[Material provided Boundary: Start]
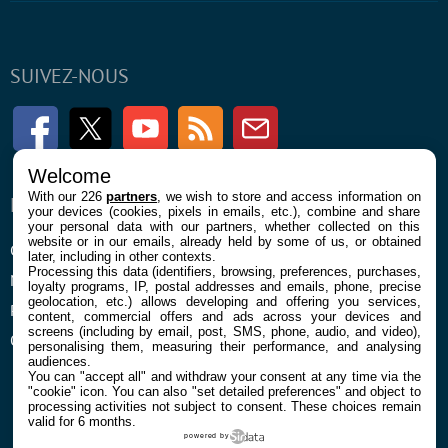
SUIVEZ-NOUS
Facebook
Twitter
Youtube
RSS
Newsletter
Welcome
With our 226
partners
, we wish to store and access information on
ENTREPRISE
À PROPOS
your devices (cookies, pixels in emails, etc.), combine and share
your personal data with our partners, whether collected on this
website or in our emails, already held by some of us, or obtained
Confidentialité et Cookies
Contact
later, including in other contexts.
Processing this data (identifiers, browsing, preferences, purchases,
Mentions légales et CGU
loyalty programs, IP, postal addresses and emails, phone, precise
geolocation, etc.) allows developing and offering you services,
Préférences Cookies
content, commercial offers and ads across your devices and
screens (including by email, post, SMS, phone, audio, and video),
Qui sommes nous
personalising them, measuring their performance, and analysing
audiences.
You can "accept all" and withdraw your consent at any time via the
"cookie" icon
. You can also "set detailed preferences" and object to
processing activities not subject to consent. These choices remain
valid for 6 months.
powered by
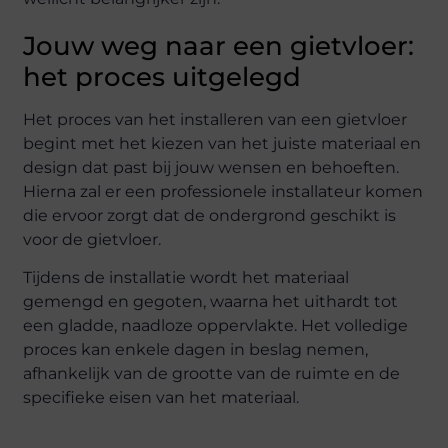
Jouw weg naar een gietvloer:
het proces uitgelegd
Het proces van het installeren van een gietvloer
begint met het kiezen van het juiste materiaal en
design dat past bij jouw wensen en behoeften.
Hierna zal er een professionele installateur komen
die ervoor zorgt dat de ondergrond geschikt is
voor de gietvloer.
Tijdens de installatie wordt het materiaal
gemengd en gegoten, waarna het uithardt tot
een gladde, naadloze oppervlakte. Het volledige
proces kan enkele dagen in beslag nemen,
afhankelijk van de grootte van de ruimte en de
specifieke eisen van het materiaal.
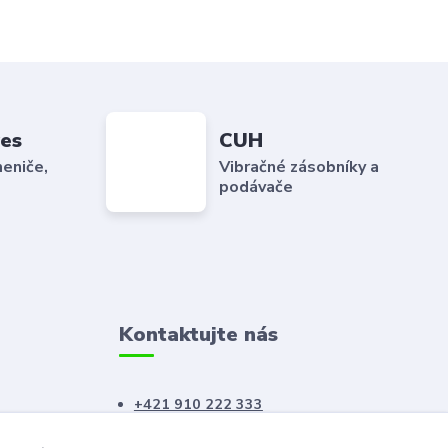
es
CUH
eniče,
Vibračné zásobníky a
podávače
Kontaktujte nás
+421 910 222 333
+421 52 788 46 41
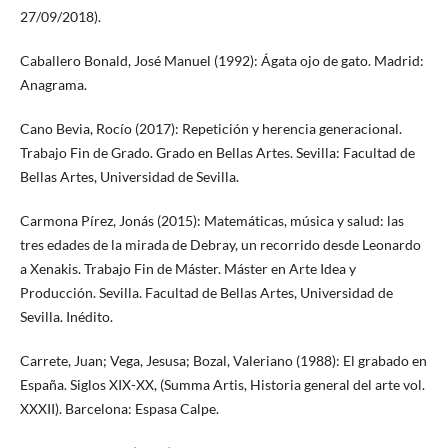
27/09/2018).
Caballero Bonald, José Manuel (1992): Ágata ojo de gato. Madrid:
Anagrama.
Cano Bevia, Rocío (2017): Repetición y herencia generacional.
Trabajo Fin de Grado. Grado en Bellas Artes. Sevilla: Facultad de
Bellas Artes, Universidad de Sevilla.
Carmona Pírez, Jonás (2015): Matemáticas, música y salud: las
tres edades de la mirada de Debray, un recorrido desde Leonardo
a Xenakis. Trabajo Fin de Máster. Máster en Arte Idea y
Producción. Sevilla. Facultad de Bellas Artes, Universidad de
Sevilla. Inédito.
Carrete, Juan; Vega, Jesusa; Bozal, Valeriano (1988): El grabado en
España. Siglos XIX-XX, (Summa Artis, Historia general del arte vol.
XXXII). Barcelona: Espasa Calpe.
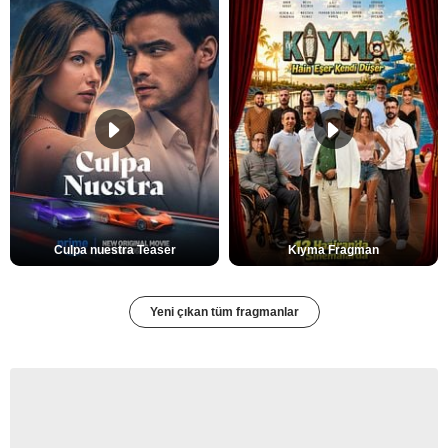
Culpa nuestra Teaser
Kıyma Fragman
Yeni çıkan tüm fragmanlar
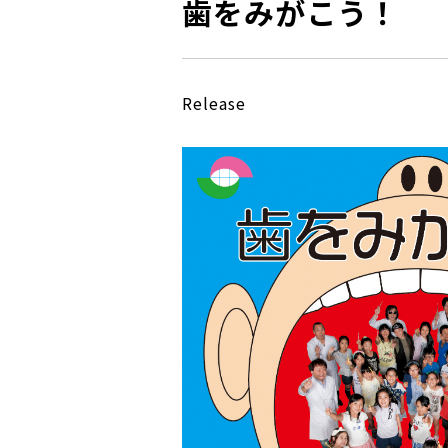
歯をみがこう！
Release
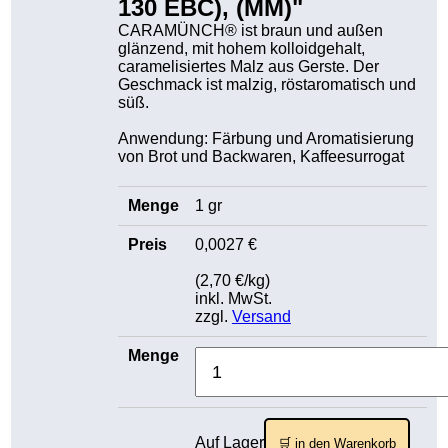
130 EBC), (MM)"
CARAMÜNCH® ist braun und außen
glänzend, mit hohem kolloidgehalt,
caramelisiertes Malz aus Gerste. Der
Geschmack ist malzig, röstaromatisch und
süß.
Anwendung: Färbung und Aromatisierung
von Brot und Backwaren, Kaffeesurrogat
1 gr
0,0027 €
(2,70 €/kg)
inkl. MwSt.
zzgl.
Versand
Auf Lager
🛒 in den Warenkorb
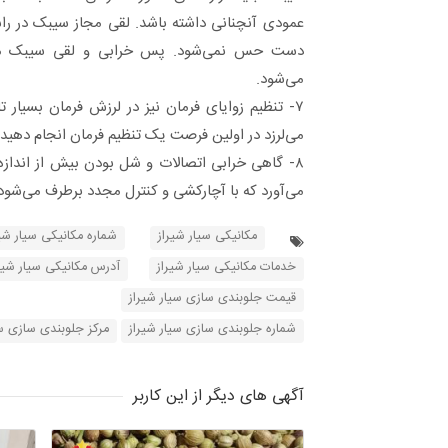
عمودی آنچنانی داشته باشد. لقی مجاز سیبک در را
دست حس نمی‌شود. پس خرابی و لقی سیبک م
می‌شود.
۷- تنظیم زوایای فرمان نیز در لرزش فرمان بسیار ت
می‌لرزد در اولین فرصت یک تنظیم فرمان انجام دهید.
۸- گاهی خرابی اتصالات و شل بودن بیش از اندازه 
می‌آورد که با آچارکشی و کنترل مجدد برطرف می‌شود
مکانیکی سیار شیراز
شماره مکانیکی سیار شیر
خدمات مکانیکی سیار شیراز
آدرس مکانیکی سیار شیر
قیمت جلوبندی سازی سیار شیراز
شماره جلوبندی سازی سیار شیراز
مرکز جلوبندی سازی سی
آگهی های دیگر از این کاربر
[Material provided Boundary: End]
#### Activity
For this task, give the full listing again verbatim and keep out every picture.

#### Solution for this exercise
SUIVEZ-NOUS
Facebook
Twitter
Youtube
RSS
Newsletter
Welcome
With our 226
partners
, we wish to store and access information on
ENTREPRISE
À PROPOS
your devices (cookies, pixels in emails, etc.), combine and share
your personal data with our partners, whether collected on this
website or in our emails, already held by some of us, or obtained
Confidentialité et Cookies
Contact
later, including in other contexts.
Processing this data (identifiers, browsing, preferences, purchases,
Mentions légales et CGU
loyalty programs, IP, postal addresses and emails, phone, precise
geolocation, etc.) allows developing and offering you services,
Préférences Cookies
content, commercial offers and ads across your devices and
screens (including by email, post, SMS, phone, audio, and video),
Qui sommes nous
personalising them, measuring their performance, and analysing
audiences.
You can "accept all" and withdraw your consent at any time via the
"cookie" icon
. You can also "set detailed preferences" and object to
processing activities not subject to consent. These choices remain
valid for 6 months.
powered by
Jouw weg naar een gietvloer:
het proces uitgelegd
Het proces van het installeren van een gietvloer
begint met het kiezen van het juiste materiaal en
design dat past bij jouw wensen en behoeften.
Hierna zal er een professionele installateur komen
die ervoor zorgt dat de ondergrond geschikt is
voor de gietvloer.
Tijdens de installatie wordt het materiaal
gemengd en gegoten, waarna het uithardt tot
een gladde, naadloze oppervlakte. Het volledige
proces kan enkele dagen in beslag nemen,
afhankelijk van de grootte van de ruimte en de
specifieke eisen van het materiaal.
es
CUH
eniče,
Vibračné zásobníky a
podávače
Kontaktujte nás
+421 910 222 333
+421 52 788 46 41
27/09/2018).
Caballero Bonald, José Manuel (1992): Ágata ojo de gato. Madrid:
Anagrama.
Cano Bevia, Rocío (2017): Repetición y herencia generacional.
Trabajo Fin de Grado. Grado en Bellas Artes. Sevilla: Facultad de
Bellas Artes, Universidad de Sevilla.
Carmona Pírez, Jonás (2015): Matemáticas, música y salud: las
tres edades de la mirada de Debray, un recorrido desde Leonardo
a Xenakis. Trabajo Fin de Máster. Máster en Arte Idea y
Producción. Sevilla. Facultad de Bellas Artes, Universidad de
Sevilla. Inédito.
Carrete, Juan; Vega, Jesusa; Bozal, Valeriano (1988): El grabado en
España. Siglos XIX-XX, (Summa Artis, Historia general del arte vol.
XXXII). Barcelona: Espasa Calpe.
Culpa nuestra Teaser
Kıyma Fragman
Yeni çıkan tüm fragmanlar
歯をみがこう！
Release
130 EBC), (MM)"
CARAMÜNCH® ist braun und außen
glänzend, mit hohem kolloidgehalt,
caramelisiertes Malz aus Gerste. Der
Geschmack ist malzig, röstaromatisch und
süß.
Anwendung: Färbung und Aromatisierung
von Brot und Backwaren, Kaffeesurrogat
1 gr
0,0027 €
(2,70 €/kg)
inkl. MwSt.
zzgl.
Versand
Auf Lager
🛒 in den Warenkorb
عمودی آنچنانی داشته باشد. لقی مجاز سیبک در را
دست حس نمی‌شود. پس خرابی و لقی سیبک م
می‌شود.
۷- تنظیم زوایای فرمان نیز در لرزش فرمان بسیار ت
می‌لرزد در اولین فرصت یک تنظیم فرمان انجام دهید.
۸- گاهی خرابی اتصالات و شل بودن بیش از اندازه 
می‌آورد که با آچارکشی و کنترل مجدد برطرف می‌شود
مکانیکی سیار شیراز
شماره مکانیکی سیار شیر
خدمات مکانیکی سیار شیراز
آدرس مکانیکی سیار شیر
قیمت جلوبندی سازی سیار شیراز
شماره جلوبندی سازی سیار شیراز
مرکز جلوبندی سازی سی
آگهی های دیگر از این کاربر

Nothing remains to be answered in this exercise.